FETRAM- an Organic Ferroelectric Material Based Novel Random Access Memory Cell

Saptarshi Das, Doctoral Student
Joerg Appenzeller, Birck Nanotechnology Center, Purdue University

Abstract

Ferroelectric Transistor Random Access Memory or FETRAM is an experimentally demonstration of a novel, fully functional, CMOS compatible One-Transistor-One-Transistor (1T1T) memory cell architecture using an organic ferroelectric – PVDF-TrFE – as memory storage unit (gate oxide) and a silicon nanowire as memory read out unit (channel material). FETRAM cell exhibits similarities with state-of-the-art Ferroelectric Random Access Memories (FeRAMs) in that it employs a ferroelectric material to store information in a non-volatile (NV) fashion but with the added advantage of allowing for non-destructive readout. This non-destructive readout is a result of information being stored in our cell using a ferroelectric transistor instead of a capacitor. Use of PVDF-TrFE, a material with low crystallization temperature, allows forming a ferroelectric film on a semiconducting substrate without any chemical reaction, a feat difficult to accomplish with crystalline ferroelectrics.

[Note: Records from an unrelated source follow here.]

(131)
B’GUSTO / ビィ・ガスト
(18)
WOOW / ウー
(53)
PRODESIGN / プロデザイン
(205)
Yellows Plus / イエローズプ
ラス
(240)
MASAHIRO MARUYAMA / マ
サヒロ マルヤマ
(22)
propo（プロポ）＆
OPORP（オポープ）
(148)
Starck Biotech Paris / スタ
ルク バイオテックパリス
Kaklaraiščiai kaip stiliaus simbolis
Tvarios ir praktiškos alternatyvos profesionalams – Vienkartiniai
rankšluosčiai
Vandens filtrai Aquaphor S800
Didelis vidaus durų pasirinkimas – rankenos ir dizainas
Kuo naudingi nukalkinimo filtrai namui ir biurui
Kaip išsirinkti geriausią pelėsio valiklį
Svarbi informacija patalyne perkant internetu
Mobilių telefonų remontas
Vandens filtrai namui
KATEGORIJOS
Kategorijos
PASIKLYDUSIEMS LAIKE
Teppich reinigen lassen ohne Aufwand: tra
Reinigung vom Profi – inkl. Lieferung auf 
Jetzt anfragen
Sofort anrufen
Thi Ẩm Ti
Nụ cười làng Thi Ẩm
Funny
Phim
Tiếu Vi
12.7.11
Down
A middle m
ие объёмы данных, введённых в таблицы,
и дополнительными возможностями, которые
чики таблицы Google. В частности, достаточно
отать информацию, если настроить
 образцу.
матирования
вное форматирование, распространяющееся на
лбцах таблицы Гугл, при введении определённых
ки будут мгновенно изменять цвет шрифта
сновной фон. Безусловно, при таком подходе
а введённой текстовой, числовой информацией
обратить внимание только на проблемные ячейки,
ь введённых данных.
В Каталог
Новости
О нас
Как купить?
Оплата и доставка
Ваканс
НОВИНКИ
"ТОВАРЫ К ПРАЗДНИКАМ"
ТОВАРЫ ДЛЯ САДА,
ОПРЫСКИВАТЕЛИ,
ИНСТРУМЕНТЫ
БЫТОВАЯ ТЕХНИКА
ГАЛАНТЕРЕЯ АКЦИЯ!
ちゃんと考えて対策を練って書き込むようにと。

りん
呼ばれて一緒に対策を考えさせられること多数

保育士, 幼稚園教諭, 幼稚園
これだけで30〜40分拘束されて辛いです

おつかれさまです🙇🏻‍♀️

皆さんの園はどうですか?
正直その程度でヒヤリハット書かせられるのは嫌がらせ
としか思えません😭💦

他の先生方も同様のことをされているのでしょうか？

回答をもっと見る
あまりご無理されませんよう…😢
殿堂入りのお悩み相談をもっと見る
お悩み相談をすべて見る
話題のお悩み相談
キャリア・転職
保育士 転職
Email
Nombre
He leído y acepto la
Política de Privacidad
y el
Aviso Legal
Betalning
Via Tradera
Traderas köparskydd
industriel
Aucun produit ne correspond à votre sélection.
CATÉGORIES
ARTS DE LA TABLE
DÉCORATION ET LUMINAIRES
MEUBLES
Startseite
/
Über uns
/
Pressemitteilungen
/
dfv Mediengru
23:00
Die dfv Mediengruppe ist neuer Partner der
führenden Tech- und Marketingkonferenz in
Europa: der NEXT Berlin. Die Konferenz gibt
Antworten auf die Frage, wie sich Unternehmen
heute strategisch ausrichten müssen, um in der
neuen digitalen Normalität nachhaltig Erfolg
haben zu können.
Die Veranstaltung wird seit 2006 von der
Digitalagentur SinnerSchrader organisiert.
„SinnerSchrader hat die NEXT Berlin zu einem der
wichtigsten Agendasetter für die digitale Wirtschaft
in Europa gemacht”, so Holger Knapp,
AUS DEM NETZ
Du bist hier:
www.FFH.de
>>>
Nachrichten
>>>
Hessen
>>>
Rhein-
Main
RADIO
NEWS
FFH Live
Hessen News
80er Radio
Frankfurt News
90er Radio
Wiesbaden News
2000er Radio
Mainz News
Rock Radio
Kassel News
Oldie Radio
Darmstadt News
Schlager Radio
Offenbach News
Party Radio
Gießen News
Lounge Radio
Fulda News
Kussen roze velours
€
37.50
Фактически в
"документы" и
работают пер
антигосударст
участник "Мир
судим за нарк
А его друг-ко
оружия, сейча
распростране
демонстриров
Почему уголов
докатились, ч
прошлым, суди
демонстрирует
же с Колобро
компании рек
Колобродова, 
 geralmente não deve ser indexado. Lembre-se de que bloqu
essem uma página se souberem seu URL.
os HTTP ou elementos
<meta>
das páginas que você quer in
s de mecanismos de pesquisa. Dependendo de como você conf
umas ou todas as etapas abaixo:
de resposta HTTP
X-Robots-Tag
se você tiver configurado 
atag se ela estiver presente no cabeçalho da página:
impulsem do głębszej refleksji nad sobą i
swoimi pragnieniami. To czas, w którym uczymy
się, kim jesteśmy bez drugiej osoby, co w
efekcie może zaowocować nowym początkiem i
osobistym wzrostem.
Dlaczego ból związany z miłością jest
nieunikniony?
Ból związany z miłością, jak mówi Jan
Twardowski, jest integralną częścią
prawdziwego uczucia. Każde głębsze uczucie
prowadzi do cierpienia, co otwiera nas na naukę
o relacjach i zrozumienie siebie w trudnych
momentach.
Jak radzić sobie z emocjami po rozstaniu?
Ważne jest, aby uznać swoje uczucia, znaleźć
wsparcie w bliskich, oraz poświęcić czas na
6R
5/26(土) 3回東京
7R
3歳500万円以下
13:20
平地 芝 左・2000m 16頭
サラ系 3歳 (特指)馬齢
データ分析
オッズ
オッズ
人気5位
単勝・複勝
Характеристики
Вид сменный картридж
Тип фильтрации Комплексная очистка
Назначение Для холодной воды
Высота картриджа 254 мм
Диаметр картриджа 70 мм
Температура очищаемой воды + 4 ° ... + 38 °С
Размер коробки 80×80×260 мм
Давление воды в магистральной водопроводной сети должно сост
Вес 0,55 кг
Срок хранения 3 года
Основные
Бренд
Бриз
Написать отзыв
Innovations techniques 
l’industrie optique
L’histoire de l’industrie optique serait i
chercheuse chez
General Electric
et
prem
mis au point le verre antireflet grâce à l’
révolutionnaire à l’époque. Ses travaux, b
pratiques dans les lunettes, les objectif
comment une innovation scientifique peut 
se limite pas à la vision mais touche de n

Employing silicon nanowires as channel material for readout operation is motivated by two aspects: Firstly, utilizing silicon in our demonstration as the channel material emphasizes the compatibility with conventional CMOS technology and second, it underlines the potential of our approach for future scaling since nanowires as ultra-thin body channels enable aggressive channel length scaling through improved electrostatic gate control if compared to their bulk or thin film planar device counterparts.